Since the middle class pay the majority of taxes your argument that it's oligarchic is incorrect.
Again, your scheme PLAINLY is meant to give more voting power to a minority of people who have a lot of money, while disenfranchising a large number of people who are poor. That is a recipe for violent revolution, the sort of thing that the establishment of democracy put a stop to. It's dumb. It will lead to entrenched poverty where those who are poor lack the political power to change the things that keep them poor, while those who are rich are able to use their enhanced voting power to maintain barriers to entry that prevent the poor from competing with them. Really, really dumb.
Those with money are ALREADY over-represented in the political system by way of their ability to make campaign contributions (at all) and by way of their ability to publish their views widely in the media.

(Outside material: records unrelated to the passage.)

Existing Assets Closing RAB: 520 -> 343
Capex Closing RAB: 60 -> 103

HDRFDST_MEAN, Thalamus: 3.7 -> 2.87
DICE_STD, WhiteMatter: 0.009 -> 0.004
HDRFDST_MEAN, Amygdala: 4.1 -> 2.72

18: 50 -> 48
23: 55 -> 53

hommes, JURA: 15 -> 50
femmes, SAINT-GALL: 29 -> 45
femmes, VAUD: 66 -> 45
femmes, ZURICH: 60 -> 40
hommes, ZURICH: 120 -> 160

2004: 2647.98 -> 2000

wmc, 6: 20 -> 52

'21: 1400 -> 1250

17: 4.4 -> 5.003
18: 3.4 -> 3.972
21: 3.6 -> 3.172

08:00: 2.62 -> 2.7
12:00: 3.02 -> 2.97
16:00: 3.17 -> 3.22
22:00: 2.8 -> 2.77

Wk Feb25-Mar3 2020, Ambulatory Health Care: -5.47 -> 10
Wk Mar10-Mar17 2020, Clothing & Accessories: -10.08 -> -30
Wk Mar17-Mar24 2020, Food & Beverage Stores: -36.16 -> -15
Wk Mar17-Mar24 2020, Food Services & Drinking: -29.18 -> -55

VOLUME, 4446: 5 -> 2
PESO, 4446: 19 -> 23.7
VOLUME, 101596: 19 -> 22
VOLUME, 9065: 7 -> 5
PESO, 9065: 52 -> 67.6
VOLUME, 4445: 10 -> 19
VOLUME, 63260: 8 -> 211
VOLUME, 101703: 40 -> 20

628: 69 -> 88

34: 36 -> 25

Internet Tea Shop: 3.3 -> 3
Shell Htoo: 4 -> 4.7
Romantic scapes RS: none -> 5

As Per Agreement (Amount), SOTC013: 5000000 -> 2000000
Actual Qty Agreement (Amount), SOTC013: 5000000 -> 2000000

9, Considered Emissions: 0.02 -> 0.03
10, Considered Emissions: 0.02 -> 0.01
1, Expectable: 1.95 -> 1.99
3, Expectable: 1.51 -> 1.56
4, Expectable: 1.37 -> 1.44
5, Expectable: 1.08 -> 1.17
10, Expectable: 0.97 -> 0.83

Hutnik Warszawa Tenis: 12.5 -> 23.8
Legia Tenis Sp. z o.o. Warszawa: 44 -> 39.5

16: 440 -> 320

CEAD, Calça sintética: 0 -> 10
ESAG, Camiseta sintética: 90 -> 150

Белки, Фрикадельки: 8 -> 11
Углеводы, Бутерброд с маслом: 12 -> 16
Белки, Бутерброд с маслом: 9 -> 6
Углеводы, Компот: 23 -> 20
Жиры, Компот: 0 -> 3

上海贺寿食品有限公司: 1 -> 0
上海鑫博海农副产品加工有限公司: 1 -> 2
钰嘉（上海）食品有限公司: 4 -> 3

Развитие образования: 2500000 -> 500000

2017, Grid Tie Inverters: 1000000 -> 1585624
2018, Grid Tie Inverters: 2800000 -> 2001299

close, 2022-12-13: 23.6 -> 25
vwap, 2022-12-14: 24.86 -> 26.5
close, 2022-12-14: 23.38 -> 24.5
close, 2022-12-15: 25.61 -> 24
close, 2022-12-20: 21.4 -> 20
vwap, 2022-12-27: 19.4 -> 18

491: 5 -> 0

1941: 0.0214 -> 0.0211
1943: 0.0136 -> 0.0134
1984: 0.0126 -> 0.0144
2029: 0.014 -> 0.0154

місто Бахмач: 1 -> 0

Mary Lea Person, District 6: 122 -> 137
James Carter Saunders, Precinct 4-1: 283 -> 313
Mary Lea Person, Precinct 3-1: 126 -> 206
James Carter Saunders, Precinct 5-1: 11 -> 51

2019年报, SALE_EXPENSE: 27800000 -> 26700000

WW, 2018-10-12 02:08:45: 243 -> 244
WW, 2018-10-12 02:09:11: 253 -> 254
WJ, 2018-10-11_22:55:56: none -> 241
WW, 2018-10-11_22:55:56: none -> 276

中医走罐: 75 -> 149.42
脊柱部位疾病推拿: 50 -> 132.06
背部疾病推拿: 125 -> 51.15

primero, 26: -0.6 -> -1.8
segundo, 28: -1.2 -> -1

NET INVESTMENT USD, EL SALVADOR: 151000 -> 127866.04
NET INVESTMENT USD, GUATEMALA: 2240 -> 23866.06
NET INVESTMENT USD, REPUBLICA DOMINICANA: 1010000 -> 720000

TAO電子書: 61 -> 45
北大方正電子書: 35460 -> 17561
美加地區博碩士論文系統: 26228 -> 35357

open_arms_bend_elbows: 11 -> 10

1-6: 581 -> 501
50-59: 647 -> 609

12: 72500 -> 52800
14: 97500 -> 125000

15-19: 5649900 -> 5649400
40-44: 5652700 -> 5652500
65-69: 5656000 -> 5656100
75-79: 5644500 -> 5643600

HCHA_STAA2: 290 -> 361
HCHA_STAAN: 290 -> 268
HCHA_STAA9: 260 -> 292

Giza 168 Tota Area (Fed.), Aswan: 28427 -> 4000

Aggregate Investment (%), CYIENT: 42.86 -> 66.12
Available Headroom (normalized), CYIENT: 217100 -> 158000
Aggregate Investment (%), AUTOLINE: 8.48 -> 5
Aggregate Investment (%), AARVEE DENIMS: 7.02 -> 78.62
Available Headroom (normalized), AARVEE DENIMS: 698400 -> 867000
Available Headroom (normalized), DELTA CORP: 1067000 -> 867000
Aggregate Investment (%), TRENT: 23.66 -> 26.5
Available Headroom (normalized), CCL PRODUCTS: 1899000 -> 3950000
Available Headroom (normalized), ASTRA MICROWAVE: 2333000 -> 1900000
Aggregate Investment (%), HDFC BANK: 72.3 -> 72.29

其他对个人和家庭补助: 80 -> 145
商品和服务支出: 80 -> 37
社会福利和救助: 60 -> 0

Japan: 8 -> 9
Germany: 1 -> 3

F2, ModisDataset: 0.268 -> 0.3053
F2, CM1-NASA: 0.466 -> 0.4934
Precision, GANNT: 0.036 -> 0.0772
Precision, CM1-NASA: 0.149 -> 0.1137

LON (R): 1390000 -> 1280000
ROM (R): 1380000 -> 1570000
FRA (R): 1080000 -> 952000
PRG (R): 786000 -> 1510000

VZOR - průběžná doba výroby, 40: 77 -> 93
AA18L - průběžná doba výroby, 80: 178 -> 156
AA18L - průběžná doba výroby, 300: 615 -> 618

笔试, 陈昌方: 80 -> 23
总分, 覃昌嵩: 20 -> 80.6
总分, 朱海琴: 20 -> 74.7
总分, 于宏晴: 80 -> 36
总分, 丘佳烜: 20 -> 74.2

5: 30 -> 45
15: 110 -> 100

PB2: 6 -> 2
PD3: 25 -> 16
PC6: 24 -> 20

That's already more than enough extra power.
That's the problem; the government is absolutely a corporation and if we treated it like one we wouldn't have $500 billion in debt. The laws would continue to be written by democratically elected members of parliament as they are today, so your final statement is nonsense.
The government absolutely is not like a corporation and is subject to economic conditions completely unlike a corporation. That sort of wrong-headed thinking is a disastrous way to think about government.
Consider that a business only engages in operations that are profitable to shareholders, and the only mechanism by which shareholders profit is the collection of revenue. In a government what is the return on, say, spending money to clean up some environmental contamination? The public benefit enormously from things like that, but it looks like a pure cost center to a government operating as a corporation. In other words, governments following a corporate profit seeking model would make the wrong decision--disastrously wrong--with respect to projects which provide benefit as a public good, rather than as a revenue stream.
Also your notion about debt is just wrong in two ways. First government debt is unlike corporate debt, secondly, corporations--if you actually knew anything about them--have a strong incentive to maximize their debt, as the increased leverage maximizes profit. Corporate debt levels, say at a bank, are usually limited by... government policies. Whoops.
Governments are NOTHING like corporations and shouldn't be run like corporations.